İnsanların yazdıklarının kendilerinin birer yansımaları olduğunu düşündüm hep. Bu öykü benim çeşitli yönlerden yansımalarım aslında. Ha bu arada, yukarıdaki hikâyede gerçeği en çok yansıtan figür Yasemin. Yalnızlıktan öyle sıkıldım ki geçen yıl bir çocuk esirgeme kurumuna başvurup, epey dil dökerek ve uğraş vererek de olsa bir evlat edindim, Yasemin işte o çocuk.

Kendisi Afgan asıllı. Durun size onun hikayesini anlatayım. Beş yıl önce bu yavrucak iki yaşındayken gencecik, henüz yirmi yaşında bir kız getirmiş onu oraya. Müdüre; annesiyle birlikte, Afganistan’dan orada bir türlü geçim sağlayamadıkları için yola düştüklerini, üç gün boyunca at üzerinde gidip Herat’ ta kendilerini bekleyen, onları Türkiye’ye götürecek aracı adamın yanına ulaştıklarını anlatmış. Üstelik geride daha henüz evlenmiş olduğu eşini bırakarak. Yolda kendilerine yardım eden adamın türlü ahlaksız tekliflerine maruz kaldığında aklına hep biricik eşi Rashid’i getirip gözyaşı dökmüş. Ne Rashid yanına gelebilmiş ne de bizim gelinlik kız geri dönebilmiş. Çünkü Rashid üç beş kuruş da olsa kazandığı bir işi olduğundan yanlarına daha sonra gelecekmiş. Zamanı belli değil ama biçare kız yol gözleyip duruyormuş yaşlı annesiyle. Ne çileli hayat.

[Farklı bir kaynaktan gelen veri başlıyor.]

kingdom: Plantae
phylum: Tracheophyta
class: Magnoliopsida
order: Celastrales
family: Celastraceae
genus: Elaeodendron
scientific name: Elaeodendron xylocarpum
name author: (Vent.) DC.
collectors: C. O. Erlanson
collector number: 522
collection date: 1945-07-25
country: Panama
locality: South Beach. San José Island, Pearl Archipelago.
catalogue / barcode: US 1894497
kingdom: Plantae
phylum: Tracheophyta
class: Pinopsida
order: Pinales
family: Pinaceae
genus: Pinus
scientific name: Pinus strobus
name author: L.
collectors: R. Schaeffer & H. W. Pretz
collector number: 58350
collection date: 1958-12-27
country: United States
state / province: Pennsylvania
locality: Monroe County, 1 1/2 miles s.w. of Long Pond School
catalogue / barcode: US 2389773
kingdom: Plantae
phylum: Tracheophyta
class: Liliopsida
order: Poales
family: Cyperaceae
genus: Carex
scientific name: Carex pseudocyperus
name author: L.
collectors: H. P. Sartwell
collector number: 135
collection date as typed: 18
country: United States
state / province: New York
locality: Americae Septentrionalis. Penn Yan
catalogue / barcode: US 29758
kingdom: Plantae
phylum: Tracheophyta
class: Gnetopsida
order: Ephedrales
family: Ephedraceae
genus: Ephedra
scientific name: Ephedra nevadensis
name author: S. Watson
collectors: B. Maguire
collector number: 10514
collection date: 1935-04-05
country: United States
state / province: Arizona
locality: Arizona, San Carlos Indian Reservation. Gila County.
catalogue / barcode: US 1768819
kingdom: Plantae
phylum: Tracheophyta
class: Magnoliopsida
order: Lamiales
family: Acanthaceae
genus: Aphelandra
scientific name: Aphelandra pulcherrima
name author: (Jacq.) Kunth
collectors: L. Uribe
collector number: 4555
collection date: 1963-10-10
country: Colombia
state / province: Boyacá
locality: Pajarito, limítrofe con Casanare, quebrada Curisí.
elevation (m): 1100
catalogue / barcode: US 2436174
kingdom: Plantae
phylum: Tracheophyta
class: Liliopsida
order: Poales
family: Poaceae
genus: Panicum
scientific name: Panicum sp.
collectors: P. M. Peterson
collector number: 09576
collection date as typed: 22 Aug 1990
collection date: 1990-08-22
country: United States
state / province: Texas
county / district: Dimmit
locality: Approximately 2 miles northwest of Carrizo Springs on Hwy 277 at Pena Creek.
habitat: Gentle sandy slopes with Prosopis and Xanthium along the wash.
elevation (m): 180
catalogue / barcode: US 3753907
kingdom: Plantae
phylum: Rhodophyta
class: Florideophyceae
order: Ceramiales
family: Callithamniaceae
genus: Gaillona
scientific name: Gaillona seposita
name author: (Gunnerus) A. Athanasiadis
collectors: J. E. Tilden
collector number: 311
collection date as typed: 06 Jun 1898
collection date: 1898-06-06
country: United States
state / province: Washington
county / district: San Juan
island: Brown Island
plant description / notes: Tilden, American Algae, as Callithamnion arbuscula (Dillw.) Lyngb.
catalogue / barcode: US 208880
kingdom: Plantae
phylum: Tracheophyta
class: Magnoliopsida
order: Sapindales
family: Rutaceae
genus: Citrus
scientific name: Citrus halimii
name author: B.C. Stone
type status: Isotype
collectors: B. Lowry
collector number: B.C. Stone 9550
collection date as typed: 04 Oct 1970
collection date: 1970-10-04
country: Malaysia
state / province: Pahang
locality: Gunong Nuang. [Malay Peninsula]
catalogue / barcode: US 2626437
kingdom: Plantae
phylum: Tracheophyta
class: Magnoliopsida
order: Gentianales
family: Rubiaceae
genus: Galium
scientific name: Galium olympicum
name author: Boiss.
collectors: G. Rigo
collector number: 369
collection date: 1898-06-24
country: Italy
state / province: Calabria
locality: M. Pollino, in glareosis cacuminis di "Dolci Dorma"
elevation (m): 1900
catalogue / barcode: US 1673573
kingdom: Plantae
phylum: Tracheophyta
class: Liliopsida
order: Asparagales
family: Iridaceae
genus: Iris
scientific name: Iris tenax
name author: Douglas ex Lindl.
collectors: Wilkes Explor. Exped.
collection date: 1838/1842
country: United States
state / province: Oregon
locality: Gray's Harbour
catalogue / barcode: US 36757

Çocuk esirgemeden onu aldığımda kimliğinde Yasmin yazıyordu. Alışmakta güçlük çekmesin ve çok sorgulamasın diye ismini değiştirttim nüfustan. Sonrası malum. Şimdi on yaşında. Uzun zamandır bana eşlik ediyor. O olmasa benim iflah olacağım yok çünkü.

İşte benim esaslı hikayem bu. Ben bir senaristim. İsmim Münir bu arada. Sizinle tanıştığıma çok memnun oldum. Son olarak şunu da söylemiş olmak isterim. Çok para kazanan insanlar, aslında ışıltılı bir hayata sahipmiş gibi görünseler de, hatta kaba tabirle iyi para kırsalar da tahmin etmediğiniz gibi tıpkı sizler gibi üzülürler. Yani özetle; gamlı senaristler değil mi aslında kederle izlediğiniz o filmlerin sahibi?